葉酸はレバーにダントツに豊富!そのほか、玉露、葉物野菜、天津甘栗、豆乳、納豆、のり、ミニトマトに多く含まれていますね。
葉酸の多い食べ物:まとめ
葉酸の多い食べ物、1日に必要な葉酸、私たちの摂取量、健康効果をお伝えしました。
葉酸の多い食べ物:レバー、玉露、枝豆、いちご、葉物野菜、天津甘栗、豆乳、海苔、さといも、ミニトマト、納豆
葉酸の効果:お腹の赤ちゃんの発育を守る、子供の成長を支える、貧血の予防、肌や粘膜を守る
不足すると?:お腹の赤ちゃんの発育不全、口内炎、肌荒れ、巨赤芽球性貧血、子供の十分な成長が妨げられる
摂りすぎると?:通常の食生活では摂りすぎの心配はまずありません。サプリでの摂りすぎは亜鉛不足になったり、ビタミンB12欠乏症に気づけないなど。

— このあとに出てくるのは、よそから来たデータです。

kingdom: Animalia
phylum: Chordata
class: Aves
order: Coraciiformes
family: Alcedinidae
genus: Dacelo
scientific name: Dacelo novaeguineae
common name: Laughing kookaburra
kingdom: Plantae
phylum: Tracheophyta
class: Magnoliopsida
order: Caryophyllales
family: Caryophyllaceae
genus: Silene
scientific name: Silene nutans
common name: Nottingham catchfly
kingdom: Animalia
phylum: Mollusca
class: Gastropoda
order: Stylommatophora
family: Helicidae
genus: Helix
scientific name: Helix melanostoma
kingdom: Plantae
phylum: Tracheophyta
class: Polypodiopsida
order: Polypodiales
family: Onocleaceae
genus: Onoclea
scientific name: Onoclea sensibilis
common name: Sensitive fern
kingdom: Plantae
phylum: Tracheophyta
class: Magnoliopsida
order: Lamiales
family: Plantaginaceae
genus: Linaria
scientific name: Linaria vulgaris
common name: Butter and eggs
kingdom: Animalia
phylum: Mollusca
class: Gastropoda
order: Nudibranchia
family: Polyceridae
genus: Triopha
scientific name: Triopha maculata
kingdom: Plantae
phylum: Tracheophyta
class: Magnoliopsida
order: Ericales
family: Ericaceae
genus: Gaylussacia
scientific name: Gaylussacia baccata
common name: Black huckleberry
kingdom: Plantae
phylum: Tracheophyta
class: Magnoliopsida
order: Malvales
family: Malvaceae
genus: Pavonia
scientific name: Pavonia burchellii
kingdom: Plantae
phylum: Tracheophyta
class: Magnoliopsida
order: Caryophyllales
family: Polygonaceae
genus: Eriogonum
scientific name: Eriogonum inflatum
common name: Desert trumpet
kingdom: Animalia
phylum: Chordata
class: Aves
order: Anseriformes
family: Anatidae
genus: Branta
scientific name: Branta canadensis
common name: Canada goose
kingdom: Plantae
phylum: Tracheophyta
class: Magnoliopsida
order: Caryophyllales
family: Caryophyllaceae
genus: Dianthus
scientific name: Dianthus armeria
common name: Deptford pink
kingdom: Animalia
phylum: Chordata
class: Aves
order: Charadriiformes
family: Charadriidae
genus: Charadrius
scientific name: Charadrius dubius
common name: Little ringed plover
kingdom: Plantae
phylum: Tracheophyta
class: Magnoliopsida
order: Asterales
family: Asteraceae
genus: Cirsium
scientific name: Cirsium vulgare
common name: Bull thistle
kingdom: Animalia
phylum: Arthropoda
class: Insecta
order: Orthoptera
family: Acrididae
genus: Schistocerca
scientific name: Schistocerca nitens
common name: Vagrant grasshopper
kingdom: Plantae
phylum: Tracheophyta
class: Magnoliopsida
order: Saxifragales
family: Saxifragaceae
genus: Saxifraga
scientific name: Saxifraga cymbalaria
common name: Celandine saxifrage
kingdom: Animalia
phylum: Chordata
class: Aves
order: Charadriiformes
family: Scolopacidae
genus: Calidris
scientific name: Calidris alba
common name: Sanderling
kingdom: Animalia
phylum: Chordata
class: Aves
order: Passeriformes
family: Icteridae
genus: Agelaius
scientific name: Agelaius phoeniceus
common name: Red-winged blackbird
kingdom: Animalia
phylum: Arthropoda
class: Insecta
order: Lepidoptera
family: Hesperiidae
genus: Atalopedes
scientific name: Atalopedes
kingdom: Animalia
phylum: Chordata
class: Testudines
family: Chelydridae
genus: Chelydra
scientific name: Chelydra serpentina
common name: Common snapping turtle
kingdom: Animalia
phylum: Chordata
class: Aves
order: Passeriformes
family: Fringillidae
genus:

1日の必要量:12歳以上の場合、女性は240μg(摂取量は274μg)、男性も240μg(摂取量は289μg)
赤ちゃんを授かりたい人、妊娠している人、お酒をよく飲む人、アスピリンやピルを飲んでいる人は、葉酸の多い食べ物を積極的に取り入れてみてはいかがでしょうか。